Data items
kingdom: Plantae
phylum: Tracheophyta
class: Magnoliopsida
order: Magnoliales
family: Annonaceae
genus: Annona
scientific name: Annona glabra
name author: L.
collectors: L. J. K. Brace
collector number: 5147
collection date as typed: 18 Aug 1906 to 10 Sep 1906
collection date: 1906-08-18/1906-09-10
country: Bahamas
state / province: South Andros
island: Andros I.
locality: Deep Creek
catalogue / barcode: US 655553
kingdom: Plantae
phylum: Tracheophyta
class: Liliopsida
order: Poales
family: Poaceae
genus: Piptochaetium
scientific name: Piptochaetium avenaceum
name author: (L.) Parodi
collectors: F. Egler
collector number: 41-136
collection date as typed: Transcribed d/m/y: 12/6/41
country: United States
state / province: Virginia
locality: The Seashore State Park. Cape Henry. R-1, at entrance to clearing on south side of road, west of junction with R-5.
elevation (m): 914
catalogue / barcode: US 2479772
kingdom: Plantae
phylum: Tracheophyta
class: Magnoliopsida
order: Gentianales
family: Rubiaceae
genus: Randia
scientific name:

[Written instruction] Please give every line of the entries above as a numbered list, leaving out any blank lines.

[Answer in full]
1. kingdom: Plantae
2. phylum: Tracheophyta
3. class: Magnoliopsida
4. order: Magnoliales
5. family: Annonaceae
6. genus: Annona
7. scientific name: Annona glabra
8. name author: L.
9. collectors: L. J. K. Brace
10. collector number: 5147
11. collection date as typed: 18 Aug 1906 to 10 Sep 1906
12. collection date: 1906-08-18/1906-09-10
13. country: Bahamas
14. state / province: South Andros
15. island: Andros I.
16. locality: Deep Creek
17. catalogue / barcode: US 655553
18. kingdom: Plantae
19. phylum: Tracheophyta
20. class: Liliopsida
21. order: Poales
22. family: Poaceae
23. genus: Piptochaetium
24. scientific name: Piptochaetium avenaceum
25. name author: (L.) Parodi
26. collectors: F. Egler
27. collector number: 41-136
28. collection date as typed: Transcribed d/m/y: 12/6/41
29. country: United States
30. state / province: Virginia
31. locality: The Seashore State Park. Cape Henry. R-1, at entrance to clearing on south side of road, west of junction with R-5.
32. elevation (m): 914
33. catalogue / barcode: US 2479772
34. kingdom: Plantae
35. phylum: Tracheophyta
36. class: Magnoliopsida
37. order: Gentianales
38. family: Rubiaceae
39. genus: Randia
40. scientific name:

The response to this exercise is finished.